(Alliance News) - Stellantis has entered into preliminary discussions with the Chinese brand Hongqi, controlled by FAW Group, to evaluate vehicle production in Europe.
The negotiations - as reported by Milano Finanza on Wednesday - also involve Leapmotor, in which Stellantis holds a 20% stake and which is already linked to Hongqi through technological agreements.
Among the options being considered is the use of the Zaragoza plant in Spain, where Leapmotor models are scheduled for production, thereby avoiding new industrial investment. The group has also explored contacts with Dongfeng, Xiaomi, and Xpeng.
For Hongqi, this would represent an entry point into the European market, while Leapmotor aims to strengthen its positioning with a second premium electric brand by 2027.
Despite more than 596,000 deliveries in 2025 and a positive net profit, margins remain limited and are partially supported by carbon credits.
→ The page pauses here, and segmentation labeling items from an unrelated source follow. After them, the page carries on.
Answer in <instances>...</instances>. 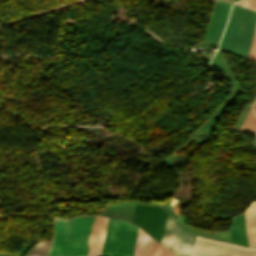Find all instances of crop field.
Listing matches in <instances>:
<instances>
[{
    "label": "crop field",
    "instance_id": "crop-field-1",
    "mask_svg": "<svg viewBox=\"0 0 256 256\" xmlns=\"http://www.w3.org/2000/svg\"><path fill=\"white\" fill-rule=\"evenodd\" d=\"M95 216L55 218L49 256H86Z\"/></svg>",
    "mask_w": 256,
    "mask_h": 256
},
{
    "label": "crop field",
    "instance_id": "crop-field-2",
    "mask_svg": "<svg viewBox=\"0 0 256 256\" xmlns=\"http://www.w3.org/2000/svg\"><path fill=\"white\" fill-rule=\"evenodd\" d=\"M255 23L256 12L234 4L219 49L247 58Z\"/></svg>",
    "mask_w": 256,
    "mask_h": 256
},
{
    "label": "crop field",
    "instance_id": "crop-field-3",
    "mask_svg": "<svg viewBox=\"0 0 256 256\" xmlns=\"http://www.w3.org/2000/svg\"><path fill=\"white\" fill-rule=\"evenodd\" d=\"M138 230L136 225L109 218L100 256H133Z\"/></svg>",
    "mask_w": 256,
    "mask_h": 256
},
{
    "label": "crop field",
    "instance_id": "crop-field-4",
    "mask_svg": "<svg viewBox=\"0 0 256 256\" xmlns=\"http://www.w3.org/2000/svg\"><path fill=\"white\" fill-rule=\"evenodd\" d=\"M191 256H256V247L246 248L196 236Z\"/></svg>",
    "mask_w": 256,
    "mask_h": 256
},
{
    "label": "crop field",
    "instance_id": "crop-field-5",
    "mask_svg": "<svg viewBox=\"0 0 256 256\" xmlns=\"http://www.w3.org/2000/svg\"><path fill=\"white\" fill-rule=\"evenodd\" d=\"M194 237L168 214L160 241L161 244L176 255L190 256Z\"/></svg>",
    "mask_w": 256,
    "mask_h": 256
},
{
    "label": "crop field",
    "instance_id": "crop-field-6",
    "mask_svg": "<svg viewBox=\"0 0 256 256\" xmlns=\"http://www.w3.org/2000/svg\"><path fill=\"white\" fill-rule=\"evenodd\" d=\"M230 3L214 1L212 13L207 27L204 40L219 41L225 22L227 20L230 8Z\"/></svg>",
    "mask_w": 256,
    "mask_h": 256
},
{
    "label": "crop field",
    "instance_id": "crop-field-7",
    "mask_svg": "<svg viewBox=\"0 0 256 256\" xmlns=\"http://www.w3.org/2000/svg\"><path fill=\"white\" fill-rule=\"evenodd\" d=\"M230 236L231 241L247 245L244 213L233 218Z\"/></svg>",
    "mask_w": 256,
    "mask_h": 256
},
{
    "label": "crop field",
    "instance_id": "crop-field-8",
    "mask_svg": "<svg viewBox=\"0 0 256 256\" xmlns=\"http://www.w3.org/2000/svg\"><path fill=\"white\" fill-rule=\"evenodd\" d=\"M155 240L139 230L134 256H152Z\"/></svg>",
    "mask_w": 256,
    "mask_h": 256
},
{
    "label": "crop field",
    "instance_id": "crop-field-9",
    "mask_svg": "<svg viewBox=\"0 0 256 256\" xmlns=\"http://www.w3.org/2000/svg\"><path fill=\"white\" fill-rule=\"evenodd\" d=\"M249 244H256V202L246 210Z\"/></svg>",
    "mask_w": 256,
    "mask_h": 256
},
{
    "label": "crop field",
    "instance_id": "crop-field-10",
    "mask_svg": "<svg viewBox=\"0 0 256 256\" xmlns=\"http://www.w3.org/2000/svg\"><path fill=\"white\" fill-rule=\"evenodd\" d=\"M240 129L256 133V99L251 104V107Z\"/></svg>",
    "mask_w": 256,
    "mask_h": 256
},
{
    "label": "crop field",
    "instance_id": "crop-field-11",
    "mask_svg": "<svg viewBox=\"0 0 256 256\" xmlns=\"http://www.w3.org/2000/svg\"><path fill=\"white\" fill-rule=\"evenodd\" d=\"M51 241H41L37 243L27 255H47Z\"/></svg>",
    "mask_w": 256,
    "mask_h": 256
},
{
    "label": "crop field",
    "instance_id": "crop-field-12",
    "mask_svg": "<svg viewBox=\"0 0 256 256\" xmlns=\"http://www.w3.org/2000/svg\"><path fill=\"white\" fill-rule=\"evenodd\" d=\"M153 256H174L164 247H162L159 243H155Z\"/></svg>",
    "mask_w": 256,
    "mask_h": 256
},
{
    "label": "crop field",
    "instance_id": "crop-field-13",
    "mask_svg": "<svg viewBox=\"0 0 256 256\" xmlns=\"http://www.w3.org/2000/svg\"><path fill=\"white\" fill-rule=\"evenodd\" d=\"M248 59L256 60V27Z\"/></svg>",
    "mask_w": 256,
    "mask_h": 256
},
{
    "label": "crop field",
    "instance_id": "crop-field-14",
    "mask_svg": "<svg viewBox=\"0 0 256 256\" xmlns=\"http://www.w3.org/2000/svg\"><path fill=\"white\" fill-rule=\"evenodd\" d=\"M236 3L256 10V0H240Z\"/></svg>",
    "mask_w": 256,
    "mask_h": 256
},
{
    "label": "crop field",
    "instance_id": "crop-field-15",
    "mask_svg": "<svg viewBox=\"0 0 256 256\" xmlns=\"http://www.w3.org/2000/svg\"><path fill=\"white\" fill-rule=\"evenodd\" d=\"M254 145H255V147H256V139H255V141H254Z\"/></svg>",
    "mask_w": 256,
    "mask_h": 256
},
{
    "label": "crop field",
    "instance_id": "crop-field-16",
    "mask_svg": "<svg viewBox=\"0 0 256 256\" xmlns=\"http://www.w3.org/2000/svg\"><path fill=\"white\" fill-rule=\"evenodd\" d=\"M235 1H237V0H233V2H235Z\"/></svg>",
    "mask_w": 256,
    "mask_h": 256
}]
</instances>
The objective is to improve the product mix and support international expansion, given that 36% of sales already occur outside China, with a target of 60%.
On the Italian front, political pressure on Stellantis is mounting regarding the situation at the Cassino plant, where production has been reduced to just a few working days. This has led to extensive use of social safety nets and repercussions for the local supply chain, fueling fears of a structural crisis.